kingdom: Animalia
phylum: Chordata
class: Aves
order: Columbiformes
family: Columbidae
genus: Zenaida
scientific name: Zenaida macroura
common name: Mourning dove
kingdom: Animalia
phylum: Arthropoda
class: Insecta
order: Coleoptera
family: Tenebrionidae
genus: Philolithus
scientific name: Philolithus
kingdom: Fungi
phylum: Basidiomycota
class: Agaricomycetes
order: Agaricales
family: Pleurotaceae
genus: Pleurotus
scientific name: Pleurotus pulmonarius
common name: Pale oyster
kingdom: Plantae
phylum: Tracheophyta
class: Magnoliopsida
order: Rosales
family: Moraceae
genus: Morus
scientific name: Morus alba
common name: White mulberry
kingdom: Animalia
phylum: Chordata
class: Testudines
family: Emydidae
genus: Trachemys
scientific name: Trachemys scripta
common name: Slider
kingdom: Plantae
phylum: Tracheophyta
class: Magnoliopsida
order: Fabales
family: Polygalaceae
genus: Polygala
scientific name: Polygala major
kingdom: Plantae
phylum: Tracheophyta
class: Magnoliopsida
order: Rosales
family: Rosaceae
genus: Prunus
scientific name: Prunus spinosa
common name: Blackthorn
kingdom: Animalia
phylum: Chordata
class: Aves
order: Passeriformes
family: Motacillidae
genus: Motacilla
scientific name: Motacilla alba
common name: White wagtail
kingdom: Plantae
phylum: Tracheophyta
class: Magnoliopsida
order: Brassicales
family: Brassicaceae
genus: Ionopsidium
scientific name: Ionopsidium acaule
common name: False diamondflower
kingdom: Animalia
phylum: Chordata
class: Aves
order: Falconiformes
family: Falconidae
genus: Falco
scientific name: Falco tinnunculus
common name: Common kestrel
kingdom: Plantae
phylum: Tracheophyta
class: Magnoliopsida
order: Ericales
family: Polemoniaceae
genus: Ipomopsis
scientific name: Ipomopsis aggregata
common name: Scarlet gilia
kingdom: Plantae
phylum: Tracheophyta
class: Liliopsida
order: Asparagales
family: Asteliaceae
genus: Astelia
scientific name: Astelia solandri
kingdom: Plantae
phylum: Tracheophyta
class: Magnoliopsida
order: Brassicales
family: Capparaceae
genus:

────────

EXERCISE DETAILS
Render every line of the records above as a numbered list, leaving out any blank lines.

TASK ANSWER
1. kingdom: Animalia
2. phylum: Chordata
3. class: Aves
4. order: Columbiformes
5. family: Columbidae
6. genus: Zenaida
7. scientific name: Zenaida macroura
8. common name: Mourning dove
9. kingdom: Animalia
10. phylum: Arthropoda
11. class: Insecta
12. order: Coleoptera
13. family: Tenebrionidae
14. genus: Philolithus
15. scientific name: Philolithus
16. kingdom: Fungi
17. phylum: Basidiomycota
18. class: Agaricomycetes
19. order: Agaricales
20. family: Pleurotaceae
21. genus: Pleurotus
22. scientific name: Pleurotus pulmonarius
23. common name: Pale oyster
24. kingdom: Plantae
25. phylum: Tracheophyta
26. class: Magnoliopsida
27. order: Rosales
28. family: Moraceae
29. genus: Morus
30. scientific name: Morus alba
31. common name: White mulberry
32. kingdom: Animalia
33. phylum: Chordata
34. class: Testudines
35. family: Emydidae
36. genus: Trachemys
37. scientific name: Trachemys scripta
38. common name: Slider
39. kingdom: Plantae
40. phylum: Tracheophyta
41. class: Magnoliopsida
42. order: Fabales
43. family: Polygalaceae
44. genus: Polygala
45. scientific name: Polygala major
46. kingdom: Plantae
47. phylum: Tracheophyta
48. class: Magnoliopsida
49. order: Rosales
50. family: Rosaceae
51. genus: Prunus
52. scientific name: Prunus spinosa
53. common name: Blackthorn
54. kingdom: Animalia
55. phylum: Chordata
56. class: Aves
57. order: Passeriformes
58. family: Motacillidae
59. genus: Motacilla
60. scientific name: Motacilla alba
61. common name: White wagtail
62. kingdom: Plantae
63. phylum: Tracheophyta
64. class: Magnoliopsida
65. order: Brassicales
66. family: Brassicaceae
67. genus: Ionopsidium
68. scientific name: Ionopsidium acaule
69. common name: False diamondflower
70. kingdom: Animalia
71. phylum: Chordata
72. class: Aves
73. order: Falconiformes
74. family: Falconidae
75. genus: Falco
76. scientific name: Falco tinnunculus
77. common name: Common kestrel
78. kingdom: Plantae
79. phylum: Tracheophyta
80. class: Magnoliopsida
81. order: Ericales
82. family: Polemoniaceae
83. genus: Ipomopsis
84. scientific name: Ipomopsis aggregata
85. common name: Scarlet gilia
86. kingdom: Plantae
87. phylum: Tracheophyta
88. class: Liliopsida
89. order: Asparagales
90. family: Asteliaceae
91. genus: Astelia
92. scientific name: Astelia solandri
93. kingdom: Plantae
94. phylum: Tracheophyta
95. class: Magnoliopsida
96. order: Brassicales
97. family: Capparaceae
98. genus:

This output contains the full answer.